BRANO PROPOSTO:
---*---

Subito dopo la coppia Cheney-Bush è salita al potere.
Anche se quello che hanno più a cuore sono le riserve
petrolifere, a loro è piaciuta anche l’idea di giocare
ai soldatini.
Il settembre scorso il Congresso ha ricevuto dall’Esecutivo
un documento chiamato Strategia Nazionale di Sicurezza degli
Stati Uniti. Come ha osservato lo storico Joseph Stromberg, “bisogna
leggerlo per crederci”. La dottrina difende l’idea
che sarebbe auspicabile che gli Stati Uniti diventassero, usando
le parole di Adams, “la dittatura del mondo”. E dà anche
per scontato che il presidente e i suoi luogotenenti siano moralmente
intitolati a governare il pianeta. Dichiara che la “la
nostra miglior difesa è un buon attacco”. E di seguito
presenta la dottrina della prevenzione: “Come presupposto
di autodifesa gli Stati Uniti agiranno contro le minacce che
avvengano prima che si formino completamente (corsivo mio)”.
Senz’altro il generale Ashcroft sta in questo momento girando
per lo Utah ad arrestare ogni giovane maschio mormone prima che
possa sequestrare otto ragazzine per farne altrettante mogli.
L’articolo uno, comma 8, della Costituzione dice che solo
il Congresso può dichiarare la guerra. Ma il Congresso
ha consegnato questo grande potere al presidente nel 1950 e non
lo ha mai più recuperato.
Come ha detto in modo delizioso l’ex-senatore Alan Simpson
in tv qualche giorno fa, “Il comandante in capo delle forze
armate deciderà quale sarà la causa. Non sarà il
popolo degli Stati Uniti”. In modo che nelle questioni
più importanti noi non siamo guidati dalla legge, ma solo
dalla fede nel presidente, le cui potenti credenze religiose
predicano che “la fede è la sostanza delle cose
che si sperano, l’evidenza delle cose che non si possono
vedere”.
In risposta alle cose che non si vedono, la Legge Patriottica
degli Stati Uniti è passata come un raggio nel Congresso
ed è stata firmata 45 giorni dopo l’11 settembre
2001. Loro si aspettano che noi crediamo che le sue 342 pagine
attentamente confezionate siano state scritte in questo breve
periodo di tempo. In realtà si può leggerla come
una continuazione della legge antiterrorista che è stata
promulgata da Bill Clinton subito dopo l’attentato a Oklahoma
City. La legge Patriottica rende possibile che agenti del governo
perquisiscano la casa di qualsiasi persona in sua assenza, frughino
dappertutto e impediscano a tempo indeterminato che un cittadino
possa verificare se è stata emessa un’ordinanza
giudiziaria contro di lui. Possono obbligare i bibliotecari a
rivelare quali libri sono stati chiesti in prestito. Se il bibliotecario
o bibliotecaria si rifiuta, può essere soggetto a imputazioni
legali. Possono anche raccogliere informazioni sulle spese e
qualsiasi altra informazione confidenziale senza autorizzazione
del giudice né alcun permesso del cittadino colpito.

---*---

DATI RACCOLTI:
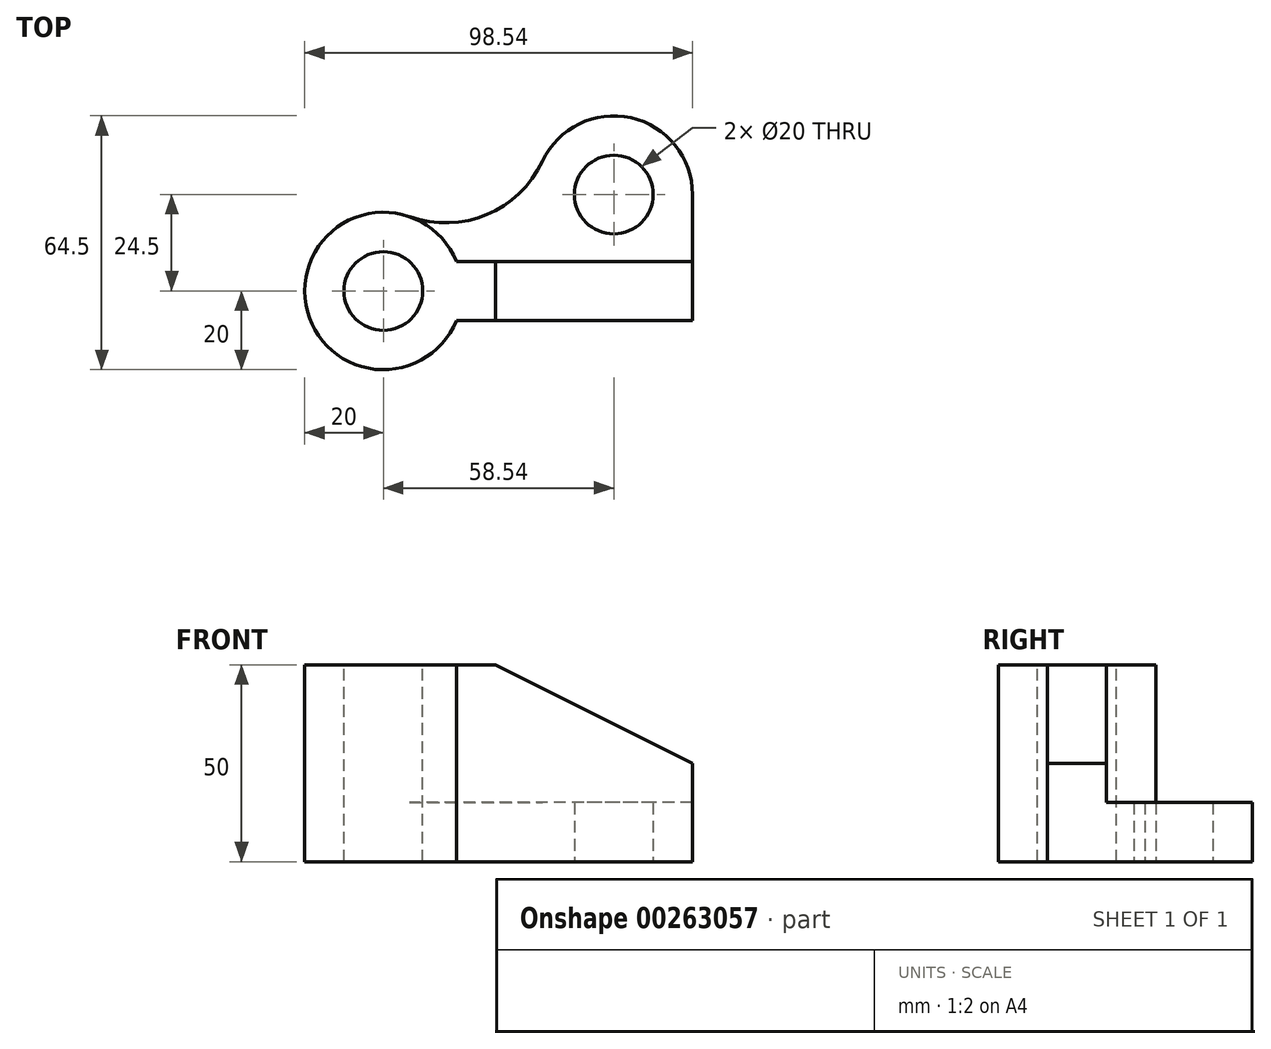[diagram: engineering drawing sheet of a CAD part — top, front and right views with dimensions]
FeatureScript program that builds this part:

---*---

CONSEGNA:
Rispondi a queste domande sul brano proposto:
1. Quale documento ha ricevuto il Congresso dall'Esecutivo il settembre scorso?
2. In che anno il Congresso ha consegnato al presidente il potere di dichiarare la guerra?
3. Quanti giorni dopo l'11 settembre 2001 è stata firmata la Legge Patriottica, e di quante pagine è composta?

RISPOSTA COMPLETA:
1. Un documento chiamato Strategia Nazionale di Sicurezza degli Stati Uniti.
2. Nel 1950.
3. È stata firmata 45 giorni dopo l'11 settembre 2001 ed è composta di 342 pagine.